Monday, March 08, 2021

Sex Dolls of Horror

Watching Umberto Lenzi's Spasmo the other week left me pondering the extent to which sex dolls have featured in horror films.  Look, don't judge me - it's been a long lockdown and the mind constantly seeks new avenues of enquiry.  Anyway, in the aforementioned Spasmo they feature quite prominently, with various abused sex dolls (hanged from trees, tied to tress and stabbed etc) turning up throughout the film.  (Although, it turns out that they aren't central to the main plot, acting more as a red herring).  Then, of course, there's the fat guy in his underpants being stalked around his house as he carries a deflated sex doll over his arm in Strip Nude For Your Killer.  But are there any instances in exploitation films of possessed and murderous sex dolls?  I mean, it would seem an obvious sort of suspense sequence to have a guy start 'getting to work' on one when it suddenly comes to life and suffocates him mid vinegar stroke.  Ever since I first saw an advert for the things in an illicit porn magazine my friends and I were looking at in our early teens, I've thought them to be bloody creepy looking, particularly their faces with those mouths in a constant expression of surprise.  Actually, to be absolutely honest, the very first time I encountered an ad for sex dolls, there was no photograph accompanying it, just a line drawing giving the impression that what you were getting was a life sized anatomically correct and realistic woman.  Which, to a kid in his early teens attending a single sex school, seemed like a brilliant idea - why go through all the awkwardness and complications of meeting a real girl who might, or more probably might not, have sex with you, when you could simply buy a realistic substitute?

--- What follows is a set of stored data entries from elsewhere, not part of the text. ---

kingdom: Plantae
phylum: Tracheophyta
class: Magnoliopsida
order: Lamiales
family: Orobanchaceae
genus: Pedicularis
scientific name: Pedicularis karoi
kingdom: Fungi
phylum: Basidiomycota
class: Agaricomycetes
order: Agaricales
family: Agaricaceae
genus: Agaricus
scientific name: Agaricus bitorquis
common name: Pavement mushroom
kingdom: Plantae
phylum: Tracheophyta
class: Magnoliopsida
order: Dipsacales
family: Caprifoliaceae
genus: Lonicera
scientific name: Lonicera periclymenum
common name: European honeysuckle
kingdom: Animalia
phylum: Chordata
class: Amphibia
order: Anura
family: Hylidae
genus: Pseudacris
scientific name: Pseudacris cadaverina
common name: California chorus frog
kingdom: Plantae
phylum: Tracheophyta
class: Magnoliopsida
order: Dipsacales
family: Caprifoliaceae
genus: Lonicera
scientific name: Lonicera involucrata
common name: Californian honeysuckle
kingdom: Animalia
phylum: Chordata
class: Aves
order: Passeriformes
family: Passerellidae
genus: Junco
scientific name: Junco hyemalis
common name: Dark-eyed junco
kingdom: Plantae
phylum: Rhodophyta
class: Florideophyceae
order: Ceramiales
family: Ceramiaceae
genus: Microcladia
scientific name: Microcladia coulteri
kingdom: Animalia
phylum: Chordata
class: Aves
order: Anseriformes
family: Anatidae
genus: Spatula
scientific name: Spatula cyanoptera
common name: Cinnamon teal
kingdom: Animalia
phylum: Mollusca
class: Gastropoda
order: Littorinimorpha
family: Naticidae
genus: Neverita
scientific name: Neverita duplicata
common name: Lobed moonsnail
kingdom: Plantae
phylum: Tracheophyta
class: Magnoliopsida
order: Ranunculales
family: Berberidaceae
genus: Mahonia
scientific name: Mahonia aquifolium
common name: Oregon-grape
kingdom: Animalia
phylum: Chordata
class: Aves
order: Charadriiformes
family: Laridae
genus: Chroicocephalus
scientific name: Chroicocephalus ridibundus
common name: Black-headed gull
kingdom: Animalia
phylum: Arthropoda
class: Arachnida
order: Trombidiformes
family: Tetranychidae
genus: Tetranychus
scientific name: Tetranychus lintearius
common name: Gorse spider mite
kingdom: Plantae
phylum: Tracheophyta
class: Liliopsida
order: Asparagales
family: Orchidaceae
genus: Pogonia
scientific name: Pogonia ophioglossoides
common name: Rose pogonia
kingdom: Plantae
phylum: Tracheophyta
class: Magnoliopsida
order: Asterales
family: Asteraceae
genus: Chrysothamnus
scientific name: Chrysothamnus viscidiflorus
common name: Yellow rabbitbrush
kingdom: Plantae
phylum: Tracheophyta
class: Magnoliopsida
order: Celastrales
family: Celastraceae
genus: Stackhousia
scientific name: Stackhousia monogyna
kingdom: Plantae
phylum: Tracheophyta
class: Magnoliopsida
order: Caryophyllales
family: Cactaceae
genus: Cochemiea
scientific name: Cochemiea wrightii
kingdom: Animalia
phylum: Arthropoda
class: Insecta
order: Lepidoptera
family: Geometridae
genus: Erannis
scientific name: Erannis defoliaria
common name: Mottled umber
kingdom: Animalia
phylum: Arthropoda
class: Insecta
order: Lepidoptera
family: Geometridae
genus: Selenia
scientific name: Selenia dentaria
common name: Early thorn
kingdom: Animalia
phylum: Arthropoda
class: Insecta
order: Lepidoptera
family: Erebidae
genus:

Later in the magazine, of course, there were photographic ads for other sex dolls, which left me greatly disappointed - the idea of shagging a vaguely woman-shaped beach inflatable held little allure.  But, to get back to the point - have they featured as monsters in any exploitation flicks?  After all, they are inherently creepy looking and could provide the basis for some decent shock sequences.  You could have them floating silently through windows to surprise victims, for instance, or slowly looming up from behind sofas as they inflate.  I know that the argument against them would be that they are too easily despatched - one small prick, so to speak, or a lit cigarette and they're gone.  But Hell, if they were  supernaturally possessed, then would that be a problem?  Perhaps a science fiction approach might be better.  I always thought that they missed a trick in Dr Who when the Autons, basically any plastic product acting as a vessel for the alien Nestene Intelligence, didn't manifest themselves as sex dolls - or even other sex toys.  One of my scariest TV experiences as a child was those shop dummies coming to life, crashing through a shop window and killing all those people in a bus queue.  (In Salisbury, there were a row of busy bus stops on Blue Boar Row, directly in front of the plate glass windows of Style and Gerrish, later Debenhams - for months after that Dr Who story I wouldn't turn my back on the dummies in that window display when I was waiting for the 57 bus there with my mother).  That and the plastic daffodil that tried to suffocate Katy Manning.  Imagine if those had been sex dolls or an alien possessed dildo trying to choke someone?  OK, maybe that's a scenario for the more adult-orientated Dr Who spin-off Torchwood, but my point stands: possessed sex toys and especially blow up sex dolls, represent an untouched potential goldmine for horror films.